Any projects or tracks your working on at the moment that you’d like to let us know about?
Yessir! I’ve finished a version of Sun Ra’s ‘Love In Outer Space’ as a follow up to our version of Steve Reid’s ‘Lions Of Judah’ that was released on a deluxe Brownswood 12″ at the end of last year [listen above]. Both tracks feature Ahmed Abdullah original trumpeter and veteran member of Sun Ra’s Arkestra.
There are plans to release a whole album, including these two tracks plus some other material I’ve been working on. Gene Pendon from HVW8 is working on artwork for the 12″ and I am painting again myself and will be supplying artwork for the album (maybe I’ll look at exhibiting this too, perhaps at the launch?)
This will once again have some major connection with The Steve Reid Foundation, a cause that I’m very inspired about and have recently become a trustee of. The charity was set up by Gilles Peterson in memory of the drummer and his visions and legacy: which will provide help for musicians in crisis and support for emerging talent whilst creating resources to help musicians future proof their careers against crisis.

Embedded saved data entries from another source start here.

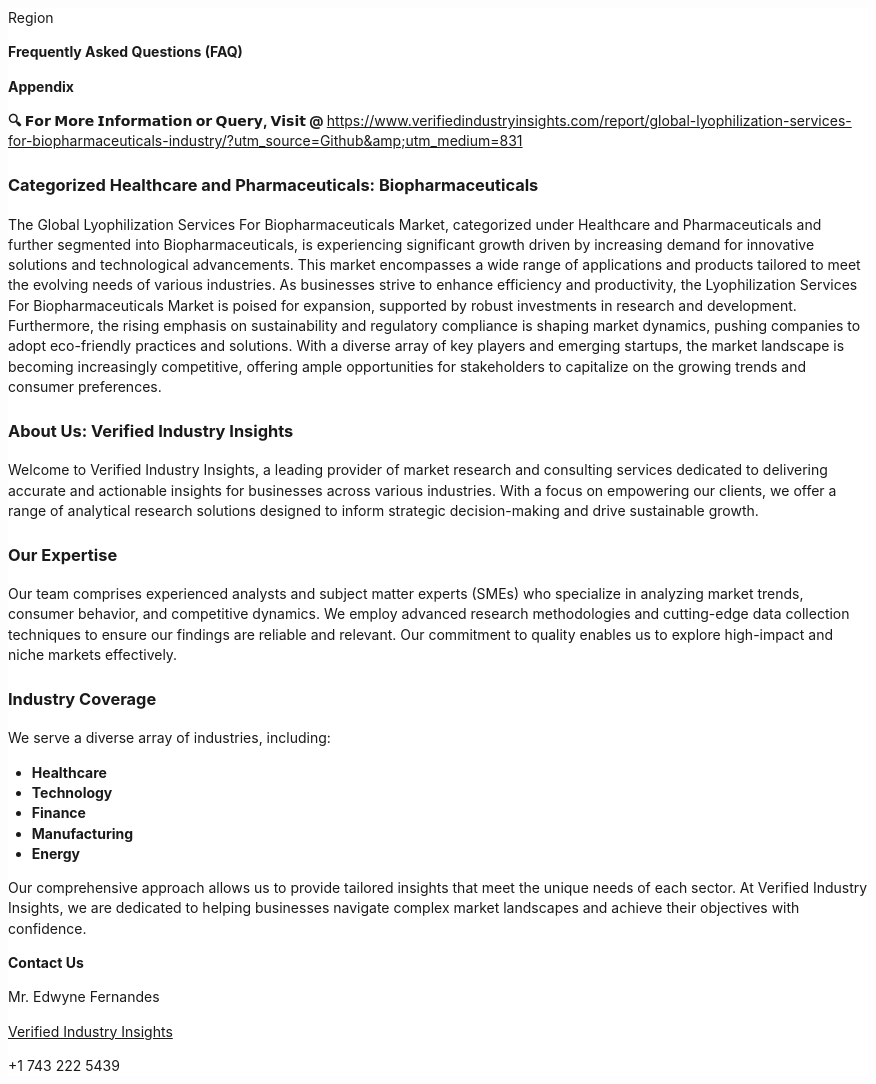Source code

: Region</li></ul><p><strong>Frequently Asked Questions (FAQ)</strong></p><p><strong>Appendix<br /></strong></p><p><strong>🔍 𝗙𝗼𝗿 𝗠𝗼𝗿𝗲 𝗜𝗻𝗳𝗼𝗿𝗺𝗮𝘁𝗶𝗼𝗻 𝗼𝗿 𝗤𝘂𝗲𝗿𝘆, 𝗩𝗶𝘀𝗶𝘁 @ </strong><a href="https://www.verifiedindustryinsights.com/report/global-lyophilization-services-for-biopharmaceuticals-industry/?utm_source=Github&amp;utm_medium=831">https://www.verifiedindustryinsights.com/report/global-lyophilization-services-for-biopharmaceuticals-industry/?utm_source=Github&amp;utm_medium=831</a>&nbsp;</p><h3>Categorized Healthcare and Pharmaceuticals: Biopharmaceuticals </h3><p>The Global Lyophilization Services For Biopharmaceuticals Market, categorized under Healthcare and Pharmaceuticals and further segmented into Biopharmaceuticals, is experiencing significant growth driven by increasing demand for innovative solutions and technological advancements. This market encompasses a wide range of applications and products tailored to meet the evolving needs of various industries. As businesses strive to enhance efficiency and productivity, the Lyophilization Services For Biopharmaceuticals Market is poised for expansion, supported by robust investments in research and development. Furthermore, the rising emphasis on sustainability and regulatory compliance is shaping market dynamics, pushing companies to adopt eco-friendly practices and solutions. With a diverse array of key players and emerging startups, the market landscape is becoming increasingly competitive, offering ample opportunities for stakeholders to capitalize on the growing trends and consumer preferences.</p><h3>About Us: Verified Industry Insights</h3><p>Welcome to Verified Industry Insights, a leading provider of market research and consulting services dedicated to delivering accurate and actionable insights for businesses across various industries. With a focus on empowering our clients, we offer a range of analytical research solutions designed to inform strategic decision-making and drive sustainable growth.</p><h3>Our Expertise</h3><p>Our team comprises experienced analysts and subject matter experts (SMEs) who specialize in analyzing market trends, consumer behavior, and competitive dynamics. We employ advanced research methodologies and cutting-edge data collection techniques to ensure our findings are reliable and relevant. Our commitment to quality enables us to explore high-impact and niche markets effectively.</p><h3>Industry Coverage</h3><p>We serve a diverse array of industries, including:</p><ul><li><strong>Healthcare</strong></li><li><strong>Technology</strong></li><li><strong>Finance</strong></li><li><strong>Manufacturing</strong></li><li><strong>Energy</strong></li></ul><p>Our comprehensive approach allows us to provide tailored insights that meet the unique needs of each sector. At Verified Industry Insights, we are dedicated to helping businesses navigate complex market landscapes and achieve their objectives with confidence.</p><p><strong>Contact Us</strong></p><p>Mr. Edwyne Fernandes</p><p><a href="https://www.verifiedindustryinsights.com/">Verified Industry Insights</a></p><p>+1 743 222 5439</p>
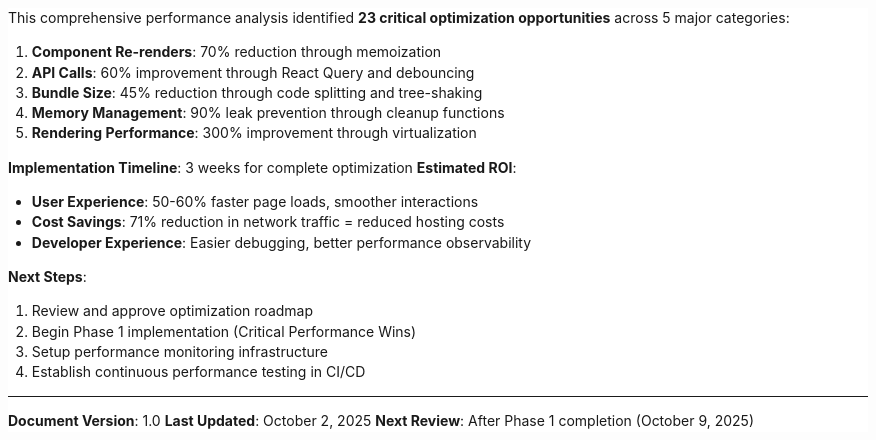 This comprehensive performance analysis identified **23 critical optimization opportunities** across 5 major categories:

1. **Component Re-renders**: 70% reduction through memoization
2. **API Calls**: 60% improvement through React Query and debouncing
3. **Bundle Size**: 45% reduction through code splitting and tree-shaking
4. **Memory Management**: 90% leak prevention through cleanup functions
5. **Rendering Performance**: 300% improvement through virtualization

**Implementation Timeline**: 3 weeks for complete optimization
**Estimated ROI**:
- **User Experience**: 50-60% faster page loads, smoother interactions
- **Cost Savings**: 71% reduction in network traffic = reduced hosting costs
- **Developer Experience**: Easier debugging, better performance observability

**Next Steps**:
1. Review and approve optimization roadmap
2. Begin Phase 1 implementation (Critical Performance Wins)
3. Setup performance monitoring infrastructure
4. Establish continuous performance testing in CI/CD

---

**Document Version**: 1.0
**Last Updated**: October 2, 2025
**Next Review**: After Phase 1 completion (October 9, 2025)
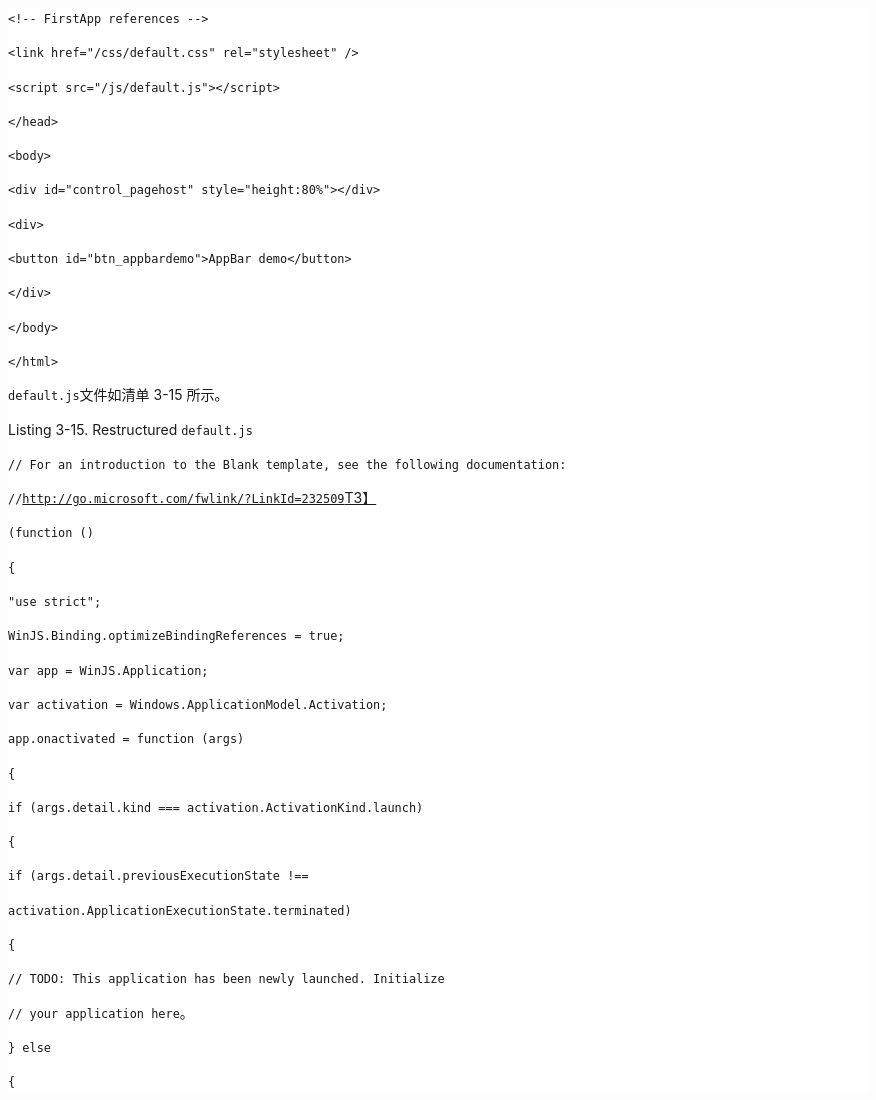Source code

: `<!-- FirstApp references -->`

`<link href="/css/default.css" rel="stylesheet" />`

`<script src="/js/default.js"></script>`

`</head>`

`<body>`

`<div id="control_pagehost" style="height:80%"></div>`

`<div>`

`<button id="btn_appbardemo">AppBar demo</button>`

`</div>`

`</body>`

`</html>`

`default.js`文件如清单 3-15 所示。

Listing 3-15\. Restructured `default.js`

`// For an introduction to the Blank template, see the following documentation:`

`//`[`http://go.microsoft.com/fwlink/?LinkId=232509`T3】](http://go.microsoft.com/fwlink/?LinkId=232509)

`(function ()`

`{`

`"use strict";`

`WinJS.Binding.optimizeBindingReferences = true;`

`var app = WinJS.Application;`

`var activation = Windows.ApplicationModel.Activation;`

`app.onactivated = function (args)`

`{`

`if (args.detail.kind === activation.ActivationKind.launch)`

`{`

`if (args.detail.previousExecutionState !==`

`activation.ApplicationExecutionState.terminated)`

`{`

`// TODO: This application has been newly launched. Initialize`

`// your application here`。

`} else`

`{`
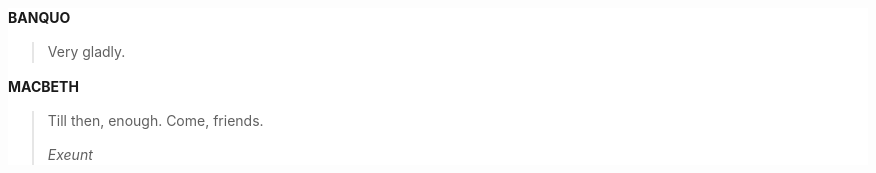 <span id="speech50">**BANQUO**</span>

> <span id="1.3.168">Very gladly.</span>  

<span id="speech51">**MACBETH**</span>

> <span id="1.3.169">Till then, enough. Come, friends.</span>  
>
> *Exeunt*
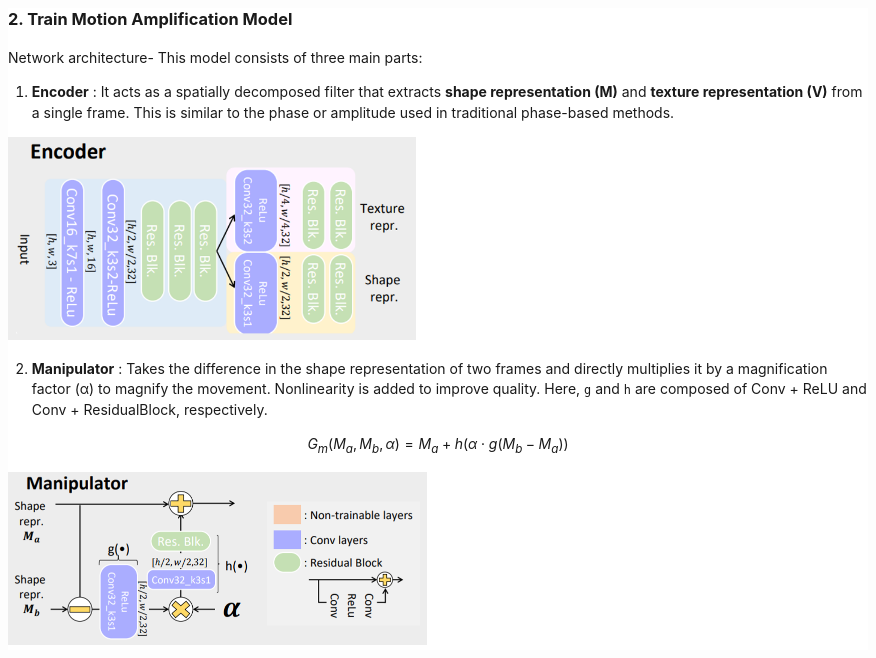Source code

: 
### 2. Train Motion Amplification Model

Network architecture- This model consists of three main parts:

1. **Encoder** : It acts as a spatially decomposed filter that extracts **shape representation (M)** and **texture representation (V)** from a single frame. This is similar to the phase or amplitude used in traditional phase-based methods.

<img src="img/Encoder.png" alt="Model_Architecture" style="zoom: 60%;" />

2. **Manipulator** : Takes the difference in the shape representation of two frames and directly multiplies it by a magnification factor (α) to magnify the movement. Nonlinearity is added to improve quality. Here, `g` and `h` are composed of Conv + ReLU and Conv + ResidualBlock, respectively.

$$
G_m(M_a, M_b, \alpha)=M_a+h(\alpha\cdot g(M_b-M_a))
$$

<img src="img/Manipulator.png" alt="Model_Architecture" style="zoom: 50%;" />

Those involved includes: Gilles Peterson, Koreless, Fourtet, Theo Parrish, Floating Points, Charlie Dark, Simon Goffe, Emily Moxon, Sarah Jones, Ayian Camcam.and myself. Expect to hear more about this very soon!
Finally, have you any advice or words of warning for producers/musicians developing musical works in progress to play at CDR?
Too much bass has definitely been a problem for me once or twice, otherwise if you’re mix is good – it will sound good. But my advice would be not to worry about this and use the process to learn and enhance your sound! Enjoy the whole experience of listening to your own and everyone else’s music.